Task directions:
Recast the stretch of the listing below, from the line containing "pose: elev=61.1 azim=135.4" through the end of the listing with both ends included, as a JSON list of strings. Give one string per line and omit blank lines.

Extracted information:
>>>>

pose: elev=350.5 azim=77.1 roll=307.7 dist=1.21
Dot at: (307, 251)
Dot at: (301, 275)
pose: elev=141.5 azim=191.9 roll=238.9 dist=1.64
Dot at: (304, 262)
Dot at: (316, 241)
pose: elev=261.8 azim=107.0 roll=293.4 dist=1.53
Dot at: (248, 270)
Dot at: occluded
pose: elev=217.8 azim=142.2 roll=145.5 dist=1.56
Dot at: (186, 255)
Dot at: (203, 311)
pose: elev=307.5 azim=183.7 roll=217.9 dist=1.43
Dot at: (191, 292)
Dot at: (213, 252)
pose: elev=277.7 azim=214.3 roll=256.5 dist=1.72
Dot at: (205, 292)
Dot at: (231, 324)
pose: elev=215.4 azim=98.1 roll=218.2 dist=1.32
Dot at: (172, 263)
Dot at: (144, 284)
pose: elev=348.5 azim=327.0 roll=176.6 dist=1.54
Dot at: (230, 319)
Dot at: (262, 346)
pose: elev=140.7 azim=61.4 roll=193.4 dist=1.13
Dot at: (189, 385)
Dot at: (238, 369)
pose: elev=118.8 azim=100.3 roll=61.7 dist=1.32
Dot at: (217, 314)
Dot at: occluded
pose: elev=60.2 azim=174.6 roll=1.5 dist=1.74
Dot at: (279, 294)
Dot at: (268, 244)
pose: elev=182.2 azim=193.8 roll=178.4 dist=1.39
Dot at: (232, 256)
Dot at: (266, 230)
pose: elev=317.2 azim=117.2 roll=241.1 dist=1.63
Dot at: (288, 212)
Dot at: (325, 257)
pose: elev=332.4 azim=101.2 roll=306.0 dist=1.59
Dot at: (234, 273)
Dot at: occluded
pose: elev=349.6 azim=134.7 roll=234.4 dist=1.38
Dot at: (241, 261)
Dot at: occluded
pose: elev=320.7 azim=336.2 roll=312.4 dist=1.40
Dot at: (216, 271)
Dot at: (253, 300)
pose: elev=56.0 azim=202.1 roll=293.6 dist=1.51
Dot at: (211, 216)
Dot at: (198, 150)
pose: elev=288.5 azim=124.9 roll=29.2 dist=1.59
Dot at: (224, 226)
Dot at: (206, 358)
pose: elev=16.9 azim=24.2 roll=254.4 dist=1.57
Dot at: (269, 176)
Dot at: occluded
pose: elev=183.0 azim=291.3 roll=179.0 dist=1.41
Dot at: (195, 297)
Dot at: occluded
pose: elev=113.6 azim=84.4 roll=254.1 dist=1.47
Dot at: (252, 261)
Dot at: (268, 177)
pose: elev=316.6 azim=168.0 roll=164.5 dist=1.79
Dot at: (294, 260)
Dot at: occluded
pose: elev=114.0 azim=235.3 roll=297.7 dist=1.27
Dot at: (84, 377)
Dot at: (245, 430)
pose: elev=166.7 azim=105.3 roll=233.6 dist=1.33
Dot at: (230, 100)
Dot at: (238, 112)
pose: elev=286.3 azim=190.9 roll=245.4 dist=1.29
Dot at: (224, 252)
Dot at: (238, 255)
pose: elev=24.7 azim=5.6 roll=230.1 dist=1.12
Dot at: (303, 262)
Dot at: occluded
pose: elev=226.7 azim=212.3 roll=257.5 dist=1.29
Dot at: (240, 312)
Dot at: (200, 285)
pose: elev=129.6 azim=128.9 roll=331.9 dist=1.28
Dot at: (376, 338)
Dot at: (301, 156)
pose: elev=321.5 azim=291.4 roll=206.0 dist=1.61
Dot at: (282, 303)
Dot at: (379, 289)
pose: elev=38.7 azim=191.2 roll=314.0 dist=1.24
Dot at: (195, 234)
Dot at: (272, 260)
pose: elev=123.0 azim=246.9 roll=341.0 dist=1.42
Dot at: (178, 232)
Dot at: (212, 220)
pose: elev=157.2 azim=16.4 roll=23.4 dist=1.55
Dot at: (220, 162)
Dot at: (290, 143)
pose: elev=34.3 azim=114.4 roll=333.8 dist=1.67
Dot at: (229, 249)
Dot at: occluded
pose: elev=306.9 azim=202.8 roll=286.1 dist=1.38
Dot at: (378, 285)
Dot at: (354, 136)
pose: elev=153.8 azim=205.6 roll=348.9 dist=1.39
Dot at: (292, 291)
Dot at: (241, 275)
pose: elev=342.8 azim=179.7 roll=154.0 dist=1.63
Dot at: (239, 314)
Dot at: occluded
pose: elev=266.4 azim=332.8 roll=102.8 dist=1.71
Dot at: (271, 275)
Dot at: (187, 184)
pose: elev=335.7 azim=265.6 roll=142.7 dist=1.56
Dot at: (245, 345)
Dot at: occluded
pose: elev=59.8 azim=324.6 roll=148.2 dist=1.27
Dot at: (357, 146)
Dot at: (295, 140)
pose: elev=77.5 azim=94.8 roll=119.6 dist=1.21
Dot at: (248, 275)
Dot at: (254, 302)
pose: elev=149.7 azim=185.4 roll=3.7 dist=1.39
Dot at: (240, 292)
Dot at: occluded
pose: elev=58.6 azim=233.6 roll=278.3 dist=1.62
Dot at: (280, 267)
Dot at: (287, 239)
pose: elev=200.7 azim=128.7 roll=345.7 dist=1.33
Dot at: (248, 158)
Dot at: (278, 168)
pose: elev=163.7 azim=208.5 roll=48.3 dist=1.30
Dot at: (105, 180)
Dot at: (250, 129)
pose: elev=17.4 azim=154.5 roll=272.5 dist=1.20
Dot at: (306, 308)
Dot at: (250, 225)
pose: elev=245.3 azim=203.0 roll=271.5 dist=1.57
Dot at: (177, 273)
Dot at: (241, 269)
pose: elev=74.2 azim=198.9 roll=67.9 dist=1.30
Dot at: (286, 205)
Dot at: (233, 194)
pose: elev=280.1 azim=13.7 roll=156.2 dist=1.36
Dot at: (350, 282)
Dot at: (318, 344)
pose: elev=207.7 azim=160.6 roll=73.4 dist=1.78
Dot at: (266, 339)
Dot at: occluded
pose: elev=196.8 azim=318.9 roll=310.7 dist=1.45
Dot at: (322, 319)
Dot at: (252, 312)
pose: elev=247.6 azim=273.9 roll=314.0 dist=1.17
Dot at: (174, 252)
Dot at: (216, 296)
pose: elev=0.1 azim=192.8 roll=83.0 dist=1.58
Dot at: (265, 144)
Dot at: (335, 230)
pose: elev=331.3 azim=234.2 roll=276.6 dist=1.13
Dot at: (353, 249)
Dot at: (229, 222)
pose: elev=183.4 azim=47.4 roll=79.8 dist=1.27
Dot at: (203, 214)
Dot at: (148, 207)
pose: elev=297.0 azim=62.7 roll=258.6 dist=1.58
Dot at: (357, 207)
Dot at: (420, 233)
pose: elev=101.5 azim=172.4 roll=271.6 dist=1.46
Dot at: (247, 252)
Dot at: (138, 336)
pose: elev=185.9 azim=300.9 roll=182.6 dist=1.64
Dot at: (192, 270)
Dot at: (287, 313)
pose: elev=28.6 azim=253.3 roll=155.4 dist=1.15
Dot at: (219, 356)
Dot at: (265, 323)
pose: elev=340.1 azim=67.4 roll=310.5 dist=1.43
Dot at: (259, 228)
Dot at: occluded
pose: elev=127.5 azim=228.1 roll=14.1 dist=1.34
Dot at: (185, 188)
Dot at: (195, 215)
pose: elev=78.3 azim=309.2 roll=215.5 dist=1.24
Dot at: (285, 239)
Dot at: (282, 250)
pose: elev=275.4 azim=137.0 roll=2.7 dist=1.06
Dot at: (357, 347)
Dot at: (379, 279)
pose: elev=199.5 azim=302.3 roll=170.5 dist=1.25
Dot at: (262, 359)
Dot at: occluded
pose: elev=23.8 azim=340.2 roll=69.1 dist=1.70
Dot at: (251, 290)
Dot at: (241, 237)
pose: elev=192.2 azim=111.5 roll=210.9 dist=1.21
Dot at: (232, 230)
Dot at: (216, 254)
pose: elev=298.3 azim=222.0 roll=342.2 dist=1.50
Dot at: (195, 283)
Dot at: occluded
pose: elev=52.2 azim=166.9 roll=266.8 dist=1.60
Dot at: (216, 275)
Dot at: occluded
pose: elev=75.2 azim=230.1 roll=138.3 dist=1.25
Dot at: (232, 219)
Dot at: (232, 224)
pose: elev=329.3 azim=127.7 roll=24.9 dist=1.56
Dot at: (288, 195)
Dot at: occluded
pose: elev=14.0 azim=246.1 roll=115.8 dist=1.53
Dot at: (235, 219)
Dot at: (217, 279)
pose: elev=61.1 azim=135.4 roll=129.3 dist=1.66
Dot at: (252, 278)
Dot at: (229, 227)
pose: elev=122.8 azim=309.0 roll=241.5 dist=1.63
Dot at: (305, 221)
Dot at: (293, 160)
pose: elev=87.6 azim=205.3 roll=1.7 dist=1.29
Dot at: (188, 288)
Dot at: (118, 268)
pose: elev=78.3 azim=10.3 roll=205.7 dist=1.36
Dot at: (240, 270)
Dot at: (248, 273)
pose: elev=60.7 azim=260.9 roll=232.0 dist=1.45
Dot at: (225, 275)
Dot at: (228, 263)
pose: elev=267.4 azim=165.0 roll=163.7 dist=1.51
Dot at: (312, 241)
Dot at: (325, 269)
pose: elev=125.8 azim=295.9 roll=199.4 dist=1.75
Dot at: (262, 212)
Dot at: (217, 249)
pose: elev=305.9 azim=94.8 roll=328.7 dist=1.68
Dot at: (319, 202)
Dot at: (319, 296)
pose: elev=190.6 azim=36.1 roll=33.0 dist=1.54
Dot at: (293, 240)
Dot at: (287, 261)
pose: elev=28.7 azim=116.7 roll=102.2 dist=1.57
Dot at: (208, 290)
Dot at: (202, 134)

<<<<

Correct answer:
[
  "pose: elev=61.1 azim=135.4 roll=129.3 dist=1.66",
  "Dot at: (252, 278)",
  "Dot at: (229, 227)",
  "pose: elev=122.8 azim=309.0 roll=241.5 dist=1.63",
  "Dot at: (305, 221)",
  "Dot at: (293, 160)",
  "pose: elev=87.6 azim=205.3 roll=1.7 dist=1.29",
  "Dot at: (188, 288)",
  "Dot at: (118, 268)",
  "pose: elev=78.3 azim=10.3 roll=205.7 dist=1.36",
  "Dot at: (240, 270)",
  "Dot at: (248, 273)",
  "pose: elev=60.7 azim=260.9 roll=232.0 dist=1.45",
  "Dot at: (225, 275)",
  "Dot at: (228, 263)",
  "pose: elev=267.4 azim=165.0 roll=163.7 dist=1.51",
  "Dot at: (312, 241)",
  "Dot at: (325, 269)",
  "pose: elev=125.8 azim=295.9 roll=199.4 dist=1.75",
  "Dot at: (262, 212)",
  "Dot at: (217, 249)",
  "pose: elev=305.9 azim=94.8 roll=328.7 dist=1.68",
  "Dot at: (319, 202)",
  "Dot at: (319, 296)",
  "pose: elev=190.6 azim=36.1 roll=33.0 dist=1.54",
  "Dot at: (293, 240)",
  "Dot at: (287, 261)",
  "pose: elev=28.7 azim=116.7 roll=102.2 dist=1.57",
  "Dot at: (208, 290)",
  "Dot at: (202, 134)"
]